01/7Do not ignore this unusual sign of heart attack in your ear
Heart attack is one of the leading causes of death worldwide.
An estimated 17.9 million people died from CVDs in 2016, representing 31% of all global deaths, as per the World Health Organization (WHO). Of these deaths, the global health agency suggests that 85% were due to heart attack and stroke.
One of the primary reasons behind such alarming figures is the disease's ability to strike suddenly and without any prior signs and/or symptoms. Even if symptoms appear, they are easily mistaken or misunderstood for something as common as an indigestion or heartburn.
That said, here are some warning signs of heart attack to beware of...
02/7Signs of heart attack to watch out for
According to the US Centers for Disease Control and Prevention (CDC), Most heart attacks involve discomfort in the center or left side of the chest that lasts for more than a few minutes or that goes away and comes back. The discomfort can feel like uncomfortable pressure, squeezing, fullness, or pain. Feeling weak, light-headed, or faint. You may also break out into a cold sweat.
American Heart Association (AHA) suggests symptoms of heart attack may vary in men and women.
"As with men, women’s most common heart attack symptom is chest pain (angina) or discomfort. But women are somewhat more likely than men to experience some of the other common symptoms, particularly shortness of breath, nausea/vomiting, and back or jaw pain," the health body explains.
03/7Do not miss this sign in your ear
Another very unusual sign that includes the ear is called ‘Frank’s sign’, which is a diagonal crease in the ear lobe extending from the tragus across the lobule to the rear edge of the auricle.
This condition was named after Sanders T. Frank, who was the first to observe the crease in patients with chest pain and coronary artery blockages. That said, it has been supposedly related to cardiac pathology, and has strongly been associated with coronary artery atherosclerosis.
However, there is no definitive answer or strong evidence to prove the same.
04/7Frank's signs could indicate something else
There are several theories behind Frank's sign.
Reports suggest that Frank's sign could be a predictor of cerebral infarctions. It has also been associated with premature aging and the loss of dermal and vascular fibers.
The severity can vary from Grade 1 to Grade 3.

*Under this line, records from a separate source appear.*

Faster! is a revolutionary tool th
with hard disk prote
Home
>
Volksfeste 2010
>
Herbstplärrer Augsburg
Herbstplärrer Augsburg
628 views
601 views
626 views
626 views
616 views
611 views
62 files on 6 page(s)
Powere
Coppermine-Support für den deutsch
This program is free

Grade 1 includes a small amount of wrinkling on the earlobe. Grade 2a involves a superficial crease across the earlobe. Grade 2b is when creases spread more than halfway across the earlobe and finally, grade 3 involves a deep crease across the whole of the earlobe.
05/7There are many other risk factors for heart attack
Heart attack is a condition that has several risk factors.
According to the Mayo Clinic, men aged 45 and older and women aged 55 and older are at greater risk of heart attack than younger men and women. Additionally, people with pre-existing conditions such as high blood pressure, high cholesterol, obesity, diabetes and metabolic syndrome are more prone to a heart attack.
Apart from that, the healthy body points to certain lifestyle habits such as tobacco use, alcohol consumption, physical inactivity, stress, unhealthy diet as certain modifiable risk factors for heart attack.
06/7Aim to reduce your risk of heart diseases
The best way to prevent or reduce your risk of heart attack is by adopting a healthy lifestyle. Eating light and clean foods, getting regular exercise, managing stress and other health conditions can help minimize your chances of developing heart diseases.
If you're taking medications for certain heart-related conditions, then you must take it as directed and consistently.
07/7Learn to do a cardiopulmonary resuscitation (CPR)
Cardiopulmonary Resuscitation or CPR is an emergency lifesaving procedure performed on a person suffering from a heart attack or cardiac arrest.
It helps keep the blood flow active, heart pumping, restores breathing and a heartbeat in a person who has gone into cardiac arrest.
Here is a step-by-step guide to performing CPR on a person suffering with a cardiac arrest/heart attack.
- After calling emergency medical help, perform 30 chest compressions. Place both your hands (clasped together) on the person’s breastbone, in the middle of his or her chest.
- Push hard and fast in the center of the chest, making the chest move inward about an inch.
- Press at the rate of 100 times a minute. Remember to let the chest rise completely between compressions.
Perform the CPR until and unless the medical help arrives.